These changes are the first in a series of such measures that will affect all the company’s vehicle and component assembly plants during the first quarter of 2007, according to Freightliner; as many as 4,000 production and related workers may be affected.

All manufacturers of heavy and medium trucks, as well as the suppliers of components used in their assembly, are facing a dramatic reduction in volumes. According to Freightliner, truck buyers in all markets are showing hesitation to purchase trucks equipped with the new engine technology necessary to meet the Environmental Protection Agency’s diesel exhaust emissions standards that go into effect in Canada and the United States on Jan. 1.

Depending on specification and weight class, Freightliner says its vehicles are subjected to price increases ranging from $4,600 to $12,500, before application of taxes, for the new engines. The truck maker says the costs associated with the low-emissions initiative are borne almost entirely by the truck manufacturing industry’s employees, suppliers, shareholders and dealers.

“Work force reductions are always the last thing any of us want to do,” says Chris Patterson, president and chief executive officer of Portland, Ore.-based Freightliner. “Unfortunately, it has become necessary at this point, as the entire industry is dealing with an extraordinary market situation.

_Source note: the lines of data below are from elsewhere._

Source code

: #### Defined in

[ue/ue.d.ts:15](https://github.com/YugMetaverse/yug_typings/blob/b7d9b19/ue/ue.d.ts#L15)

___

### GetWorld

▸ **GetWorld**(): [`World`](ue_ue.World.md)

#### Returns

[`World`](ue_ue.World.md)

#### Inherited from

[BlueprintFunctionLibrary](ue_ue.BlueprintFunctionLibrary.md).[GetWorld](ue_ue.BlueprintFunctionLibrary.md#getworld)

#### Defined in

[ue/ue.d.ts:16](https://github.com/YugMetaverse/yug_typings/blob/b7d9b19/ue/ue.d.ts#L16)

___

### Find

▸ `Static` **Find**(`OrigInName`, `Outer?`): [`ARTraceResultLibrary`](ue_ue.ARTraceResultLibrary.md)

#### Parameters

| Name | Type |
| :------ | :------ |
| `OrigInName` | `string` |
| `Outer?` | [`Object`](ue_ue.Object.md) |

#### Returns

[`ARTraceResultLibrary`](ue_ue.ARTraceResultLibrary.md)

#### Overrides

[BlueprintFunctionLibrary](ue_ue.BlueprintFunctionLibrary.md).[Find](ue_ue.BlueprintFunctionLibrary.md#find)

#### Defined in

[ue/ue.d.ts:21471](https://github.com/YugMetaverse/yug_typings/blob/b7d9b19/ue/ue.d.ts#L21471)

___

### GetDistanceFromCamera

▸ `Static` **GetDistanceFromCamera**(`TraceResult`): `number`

“We will continue to monitor the market closely and make adjustments accordingly, but we anticipate further reductions of up to 3,200 workers in the first few months of 2007,” Patterson says. “We are anticipating that demand will begin to recover in the second half of the year, as our customers gain confidence in the new technology, and their existing vehicles suffer the effects of aging. We expect to be able to make some positive work force adjustments at that time.”